Family relationships are complicated, and many families in Virginia have their fair share of squabbles. However, when it comes to estate planning, family feuds can complicate matters. A person might want to name some relatives as heirs but not others, or an heir might contest a will they feel is unfair. Fighting can also come up during difficult emotional times, such as having to make medical decisions for an incapacitated loved one. Executing an estate plan in a high-conflict family takes care.
For example, it can help to make sure that once the estate plan is executed, all beneficiaries understand what the details of the plan are. This way there are no surprises, and it is understood what the creator's wishes are. Sometimes a simple conversation is all that is needed to make sure all parties are on the same page. However, leaving one heir less than another or disinheriting an heir entirely may lead to hard feelings if there is no reason given for the decision.
In addition, sometimes hard feelings arise if one sibling is chosen over another to serve as trustee. If this is the case, it may be wise to select an impartial corporate trustee instead. This can eliminate conflict between adult children with regards to the management of the trust.

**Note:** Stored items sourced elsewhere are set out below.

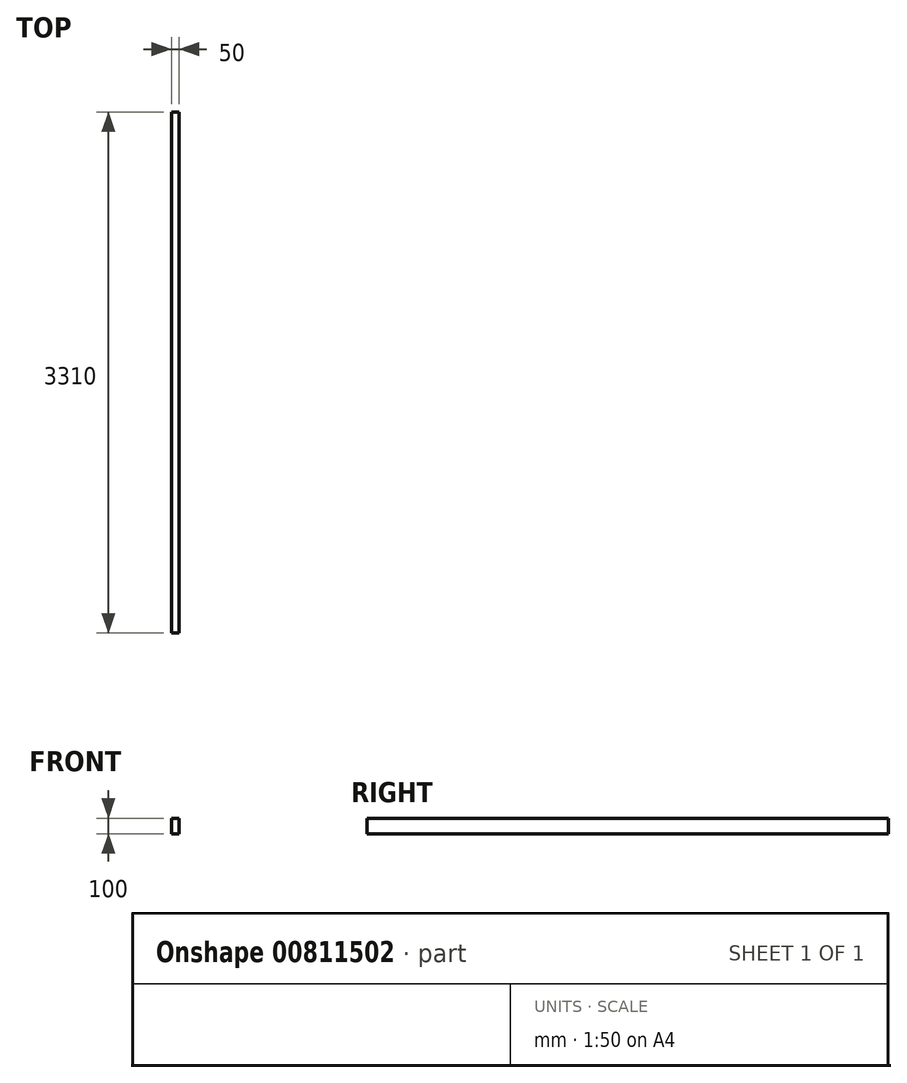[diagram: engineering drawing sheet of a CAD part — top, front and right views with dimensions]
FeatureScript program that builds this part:
annotation { "Feature Type Name" : "Feature", "Feature Type Description" : "" }
export const myFeature = defineFeature(function(context is Context, id is Id, definition is map)
    precondition{}
    {
        {
            var Q0;
            Q0=qCreatedBy(makeId("Front.planeOp"),FACE);
            var sketch = newSketch(context, id + "F0", { "sketchPlane" : qUnion([Q0])});
            skLineSegment(sketch, "E0.bottom", {"start": v(25, 50) * mm, "end": v(-25, 50) * mm});
            skLineSegment(sketch, "E0.top", {"start": v(25, -50) * mm, "end": v(-25, -50) * mm});
            skLineSegment(sketch, "E0.left", {"start": v(25, 50) * mm, "end": v(25, -50) * mm});
            skLineSegment(sketch, "E0.right", {"start": v(-25, 50) * mm, "end": v(-25, -50) * mm});
            skPoint(sketch, "E0.middle", {"position": v(0, 0) * mm});
            skSolve(sketch);
        }
        {
            var Q0;
            Q0=makeQuery(id+"F0.imprint","IMPRINT",FACE,{"disambiguationData":[TD([[makeQuery(id+"F0.imprint","IMPRINT",EDGE,{"derivedFrom":sQuery(id+"F0.wireOp",EDGE,"E0.bottom")}),1.0]])]});
            extrude(context, id + "F1", {"entities" : qUnion([Q0]), "endBound" : BoundingType.SYMMETRIC, "depth" : 3310 * mm, "offsetDistance" : 25.4 * mm});
        }
    });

These are only a few examples of ways high-conflict families and estate planning intersect. Family dynamics can be interesting, to say the least, and conflict can arise, especially when it comes to money. A person creating an estate plan will want to ensure that, if the estate isn't being divided evenly or if one adult child is given decision-making authority, that all parties know this ahead of time. The creator can leave a letter of intent as well, explaining why they made the decisions they did. With proper planning and communication, a person executing an estate plan can hopefully avoid causing a rift between loved ones.